Impact on Freight Rates
- Spot freight rates fell for a ninth straight week, although the charter market continues to defy the downturn with resilient demand across several key corridors
- Container markets remain volatile: the US is experiencing ‘trade whiplash’ from tariff-driven front-loading earlier in the year, while congestion and blank sailings remain stable
- With over 1 million TEU of deliveries still due in 2025, the supply imbalance is unlikely to ease soon
- While global spot rates have fallen for nine consecutive weeks, freight rates on the Asia–South Africa trade lane are moving in the opposite direction due to high demand and constrained capacity. Carriers have implemented substantial Peak Season Surcharges (PSS) of up to USD 1,000 per 40ft container.
Outlook
- Container throughput is now up versus last year (↑0,3%) and only ↓2,1% below 2019 levels
- It is evident that South Africa’s container ports are finally turning a corner. Transnet Port Terminals deserves commendation for recent throughput improvements (including a post-COVID record of 18,689 TEUs on Week 20, Day 4) – a reflection of greater equipment reliability, operational coordination, and stakeholder alignment
- The system is working better, and that matters. These green shoots of progress should be celebrated as hard-won victories after a long period of disruption. But they also bring us closer to existing capacity limits. Without structural reform, infrastructure upgrades, and a stable policy environment, momentum may stall
- South Africa must now seize the opportunity to invest meaningfully and unlock longterm growth. As a globally integrated, trade-dependent economy, we must remain competitive, agile, and open for business – with ports that reflect those ambitions
- The situation is expected to remain challenging. While port operations have improved, the system is still under strain from the citrus peak season and rerouted global traffic. The full impact of the new U.S. tariffs will be felt more acutely in the next export season if a new trade deal is not reached. Shippers must factor in buffer times and prepare for continued high costs.
Customer advice
Considering the ever-changing market conditions and forces, please:
- Let's closely monitor the developments in the US trade policy and the impending world events to maneuver potential challenges effectively in the logistics industry.
- Think ahead and book well in advance. Try to plan for 6 months ++.
- Consider that the market can change significantly. Further disruptions can happen anytime.
- Identify contract options that enable flexibility and resilience for your business.

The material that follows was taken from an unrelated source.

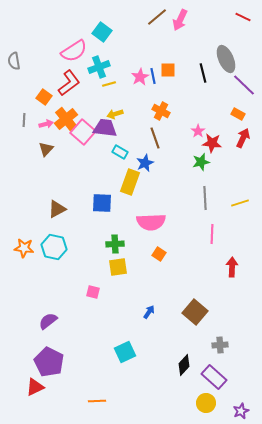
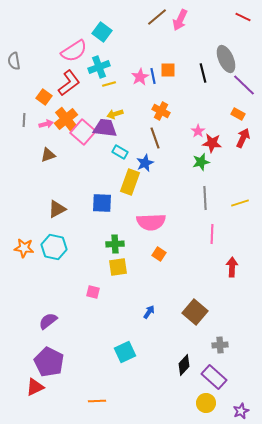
brown triangle at (46, 149): moved 2 px right, 6 px down; rotated 28 degrees clockwise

- Plan 3–4 weeks in advance for all Asia-related cargo.
- Consider alternative European gateways or routings where feasible.
- Maintain flexible delivery schedules to absorb delays.
- Stay engaged for tactical rate and space guidance.
However, it is our job at Bertling to keep global supply moving and do all we can and apply our knowledge, network and expertise to protect our clients’ while taking the latest market developments into account. We are there to find the best solutions to ensure cargo flows.